The best solution would be to obviate a need for our scraper service by convincing content curators to release a feed. Jon tried to convince MySpace folk to do so without success.

My thoughts

Having a small project to work on individually to get acquainted with the problem seems like a good idea. I’d be a little happier if I had some dated milestones, particularly about when we’ll try to merge our code to start on the group project in earnest, but that’ll come.

What are the barriers to releasing feeds for calendar-like pages?

  • An ICal feed logo could raise awareness. Maybe the RSS logo with a date in the corner, something very obvious and visual. People use podcast and rss links, we should perhaps aim for a firefox plugin (?) that makes the scraper fit into that established workflow of “go to content page -> click logo -> autorun/copypaste feed into program”
  • Presumably for-profit content curators don’t want to lose pageviews by releasing feeds. If we figure out a place for both the content source link and site name+slogan, we might be able to convince curators like the free weeklies that having their tiny ad show up on everyone’s calendar several times a day cements their place as the canonical source for all events in their niche.

I should ask about how free our work will be. The scraper idea is based on a now defunct company by the name of FuseCal. It would be frustrating if our end project was another venture that could die off and need to be recreated because the source is unavailable.


September 10, 2009

I’m Sarah Strong, a third year undergraduate student at the University of Toronto, and I’ll be working on the Elmcity project this semester with UCOSP.

Free astronaut shirt!

I spent the summer of 2008 working at The Centre for Global E-Health Innovation on their remote patient monitoring system. It’s a rails app that listens for home recorded medical readings and sends out alerts to both doctor and patient if something’s wrong. It was a fantastic crash course in agile methods and the practical side of software development.
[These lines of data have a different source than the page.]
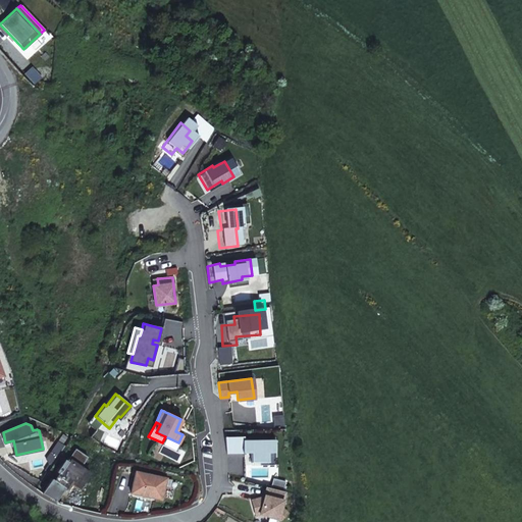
[(243,435),(224,435),(225,453),(251,451),(251,461),(267,460),(267,451),(273,451),(273,438),(243,439),(243,435)]
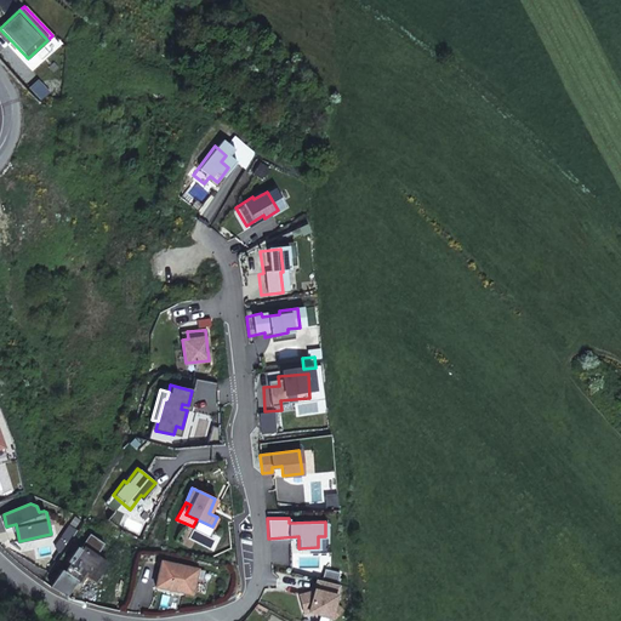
[(198,569),(160,560),(154,587),(192,594),(198,569)]
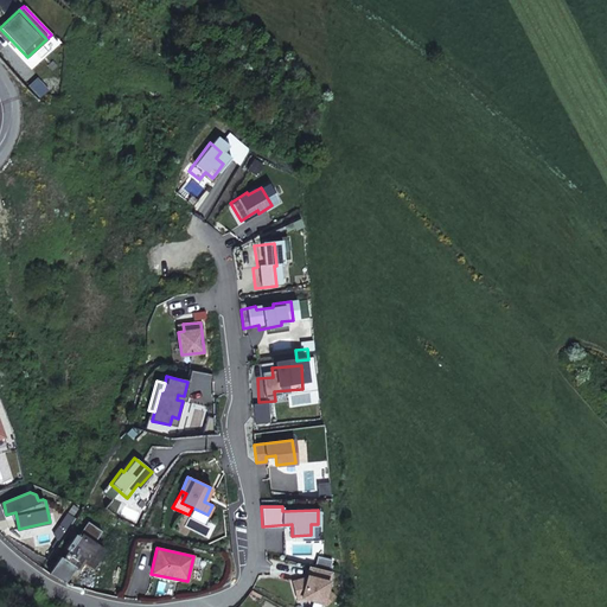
[(332,572),(311,567),(308,577),(306,583),(298,581),(293,582),(298,600),(302,599),(324,604),(326,606),(334,598),(327,590),(332,572)]
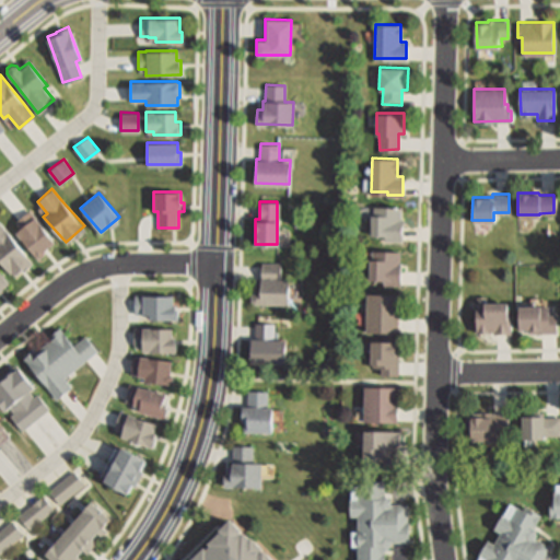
[(405,206),(404,234),(404,240),(384,238),(385,234),(374,234),(371,233),(371,213),(375,214),(375,205),(405,206)]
The next summer, I worked on TracSNAP, or Trac Social Network Analysis Plugin. It’s written in python and flare, and it’s designed to help developers on large, disorganized code bases connect with colleagues. I learned about program design and the challenges of making a novel app useful and easy to use.

In the past, I’ve worked as an anti-homophobia workshop facilitator, a conversational English teacher in China, a corporate ghostwriter, a copy editor, and a screen printer, and ran my own business helping people find positive expectation bonuses at online casinos.